The Second Moment Phenomenon for Monochromatic Subgraphs

Abstract

What is the chance that among a group of n friends, there are s friends all of whom have the same birthday? This is the celebrated birthday problem which can be formulated as the existence of a monochromatic s-clique Ks (s-matching birthdays) in the complete graph Kn, where every vertex of Kn is uniformly colored with 365 colors (corresponding to birthdays). More generally, for a general connected graph H, let T(H, Gn) be the number of monochromatic copies of H in a uniformly random coloring of the vertices of the graph Gn with cn colors.
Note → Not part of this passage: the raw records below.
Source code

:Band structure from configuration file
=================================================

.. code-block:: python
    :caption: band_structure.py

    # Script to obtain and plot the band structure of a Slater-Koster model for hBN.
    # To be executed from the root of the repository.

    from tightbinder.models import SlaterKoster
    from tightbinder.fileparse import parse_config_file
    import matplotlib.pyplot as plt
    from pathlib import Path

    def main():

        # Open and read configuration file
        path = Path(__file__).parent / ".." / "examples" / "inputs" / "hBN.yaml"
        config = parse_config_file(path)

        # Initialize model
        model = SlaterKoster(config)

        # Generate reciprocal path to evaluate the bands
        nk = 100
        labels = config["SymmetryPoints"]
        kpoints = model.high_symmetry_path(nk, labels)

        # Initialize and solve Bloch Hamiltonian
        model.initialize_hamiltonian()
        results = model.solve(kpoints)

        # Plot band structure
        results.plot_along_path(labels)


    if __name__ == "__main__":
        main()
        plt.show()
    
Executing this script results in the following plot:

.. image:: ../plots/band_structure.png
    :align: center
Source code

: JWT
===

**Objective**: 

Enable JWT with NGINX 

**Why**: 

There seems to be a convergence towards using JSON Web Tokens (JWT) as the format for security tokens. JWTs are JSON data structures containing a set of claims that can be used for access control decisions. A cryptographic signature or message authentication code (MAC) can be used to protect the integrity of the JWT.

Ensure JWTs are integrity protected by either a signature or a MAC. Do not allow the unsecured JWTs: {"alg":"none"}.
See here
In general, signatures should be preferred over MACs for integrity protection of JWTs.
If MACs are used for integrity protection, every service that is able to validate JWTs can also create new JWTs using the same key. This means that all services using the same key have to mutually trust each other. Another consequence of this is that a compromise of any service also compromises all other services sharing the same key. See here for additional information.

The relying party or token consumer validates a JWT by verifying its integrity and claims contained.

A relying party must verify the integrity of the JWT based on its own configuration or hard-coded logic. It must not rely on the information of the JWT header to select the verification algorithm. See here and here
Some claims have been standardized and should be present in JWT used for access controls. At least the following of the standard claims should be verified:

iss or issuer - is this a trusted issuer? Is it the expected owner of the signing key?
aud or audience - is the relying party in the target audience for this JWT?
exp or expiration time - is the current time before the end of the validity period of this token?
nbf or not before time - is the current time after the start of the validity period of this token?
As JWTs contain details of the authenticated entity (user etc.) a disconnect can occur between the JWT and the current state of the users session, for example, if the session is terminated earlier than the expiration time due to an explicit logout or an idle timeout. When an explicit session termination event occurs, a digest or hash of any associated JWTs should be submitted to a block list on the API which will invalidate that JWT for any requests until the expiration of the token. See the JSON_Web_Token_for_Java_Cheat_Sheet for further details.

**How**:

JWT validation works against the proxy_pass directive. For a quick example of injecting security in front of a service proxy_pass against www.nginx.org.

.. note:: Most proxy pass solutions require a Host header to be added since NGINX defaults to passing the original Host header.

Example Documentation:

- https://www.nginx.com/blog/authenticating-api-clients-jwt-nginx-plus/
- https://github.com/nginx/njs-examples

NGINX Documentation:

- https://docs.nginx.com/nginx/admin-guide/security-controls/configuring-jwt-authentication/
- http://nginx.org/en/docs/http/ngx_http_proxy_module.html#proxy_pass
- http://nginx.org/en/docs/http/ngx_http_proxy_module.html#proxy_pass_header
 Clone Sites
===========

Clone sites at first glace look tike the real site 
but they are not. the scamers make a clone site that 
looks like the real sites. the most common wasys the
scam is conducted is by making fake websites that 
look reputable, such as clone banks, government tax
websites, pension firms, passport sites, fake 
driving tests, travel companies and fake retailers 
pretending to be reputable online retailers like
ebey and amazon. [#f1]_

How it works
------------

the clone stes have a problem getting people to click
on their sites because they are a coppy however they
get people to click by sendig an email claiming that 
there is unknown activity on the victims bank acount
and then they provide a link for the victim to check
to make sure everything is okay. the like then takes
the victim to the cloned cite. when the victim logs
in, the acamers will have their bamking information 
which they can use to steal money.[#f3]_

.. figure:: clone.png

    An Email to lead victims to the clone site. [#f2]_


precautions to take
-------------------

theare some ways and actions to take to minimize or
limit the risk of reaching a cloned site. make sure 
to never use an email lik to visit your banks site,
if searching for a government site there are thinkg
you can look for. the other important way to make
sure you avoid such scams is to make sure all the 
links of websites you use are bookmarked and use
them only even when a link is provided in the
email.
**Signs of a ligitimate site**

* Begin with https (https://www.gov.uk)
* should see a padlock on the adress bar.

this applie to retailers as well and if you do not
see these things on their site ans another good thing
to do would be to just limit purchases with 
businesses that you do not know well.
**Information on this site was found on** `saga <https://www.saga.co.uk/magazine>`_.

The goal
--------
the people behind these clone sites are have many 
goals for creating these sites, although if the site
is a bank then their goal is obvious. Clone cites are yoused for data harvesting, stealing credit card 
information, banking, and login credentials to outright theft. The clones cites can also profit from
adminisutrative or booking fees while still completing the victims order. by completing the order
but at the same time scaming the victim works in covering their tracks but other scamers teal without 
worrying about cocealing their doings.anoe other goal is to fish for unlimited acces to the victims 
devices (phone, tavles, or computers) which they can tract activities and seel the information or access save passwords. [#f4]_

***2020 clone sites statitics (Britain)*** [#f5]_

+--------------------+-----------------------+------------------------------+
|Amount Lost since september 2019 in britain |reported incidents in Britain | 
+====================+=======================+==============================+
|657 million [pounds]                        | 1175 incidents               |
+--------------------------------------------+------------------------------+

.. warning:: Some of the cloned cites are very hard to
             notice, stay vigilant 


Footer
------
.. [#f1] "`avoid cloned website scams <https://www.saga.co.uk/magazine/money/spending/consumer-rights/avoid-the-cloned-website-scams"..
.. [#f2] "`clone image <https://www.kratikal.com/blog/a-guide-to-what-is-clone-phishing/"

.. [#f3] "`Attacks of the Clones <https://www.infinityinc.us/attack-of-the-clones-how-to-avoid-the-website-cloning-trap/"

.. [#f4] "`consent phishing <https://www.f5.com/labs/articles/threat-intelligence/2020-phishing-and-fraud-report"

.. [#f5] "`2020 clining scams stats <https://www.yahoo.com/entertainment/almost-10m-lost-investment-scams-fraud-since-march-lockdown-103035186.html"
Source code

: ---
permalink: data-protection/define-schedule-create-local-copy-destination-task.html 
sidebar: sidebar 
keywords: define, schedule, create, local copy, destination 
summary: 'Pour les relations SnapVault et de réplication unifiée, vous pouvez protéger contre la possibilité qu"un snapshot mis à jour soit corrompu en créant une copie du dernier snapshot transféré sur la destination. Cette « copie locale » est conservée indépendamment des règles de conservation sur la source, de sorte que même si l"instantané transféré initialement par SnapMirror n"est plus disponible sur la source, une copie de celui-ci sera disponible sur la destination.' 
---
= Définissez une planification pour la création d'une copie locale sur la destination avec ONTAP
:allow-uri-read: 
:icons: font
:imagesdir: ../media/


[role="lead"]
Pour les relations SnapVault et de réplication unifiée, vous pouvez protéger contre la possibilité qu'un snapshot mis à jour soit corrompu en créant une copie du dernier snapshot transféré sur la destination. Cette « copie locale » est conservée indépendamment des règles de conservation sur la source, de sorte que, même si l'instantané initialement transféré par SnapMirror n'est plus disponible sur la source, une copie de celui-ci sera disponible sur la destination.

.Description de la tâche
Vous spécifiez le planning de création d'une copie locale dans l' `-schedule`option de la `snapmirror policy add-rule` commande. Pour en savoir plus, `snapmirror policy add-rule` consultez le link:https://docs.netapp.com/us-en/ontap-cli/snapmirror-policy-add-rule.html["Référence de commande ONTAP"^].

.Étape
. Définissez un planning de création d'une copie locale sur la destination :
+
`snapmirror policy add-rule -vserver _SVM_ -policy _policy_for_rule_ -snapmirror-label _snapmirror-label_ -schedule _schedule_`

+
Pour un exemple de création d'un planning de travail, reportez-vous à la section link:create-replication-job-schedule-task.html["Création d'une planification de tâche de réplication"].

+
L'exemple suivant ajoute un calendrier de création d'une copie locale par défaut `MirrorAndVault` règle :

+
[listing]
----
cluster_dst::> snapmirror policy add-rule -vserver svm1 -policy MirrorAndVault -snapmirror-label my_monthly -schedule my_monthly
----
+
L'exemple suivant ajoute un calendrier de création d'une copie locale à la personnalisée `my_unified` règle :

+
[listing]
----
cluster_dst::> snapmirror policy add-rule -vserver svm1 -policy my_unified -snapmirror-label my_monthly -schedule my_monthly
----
In this paper we show that T(H, Gn) converges to Pois(λ) whenever E T(H, Gn) → λ and Var T(H, Gn) → λ, that is, the asymptotic Poisson distribution of T(H, Gn) is determined just by the convergence of its mean and variance. Moreover, this condition is necessary if and only if H is a star-graph. In fact, the second-moment phenomenon is a consequence of a more general theorem about the convergence of T(H,Gn) to a finite linear combination of independent Poisson random variables. As an application, we derive the limiting distribution of T(H, Gn), when Gn G(n, p) is the Erd os-R\'enyi random graph. Multiple phase-transitions emerge as p varies from 0 to 1, depending on whether the graph H is balanced or unbalanced.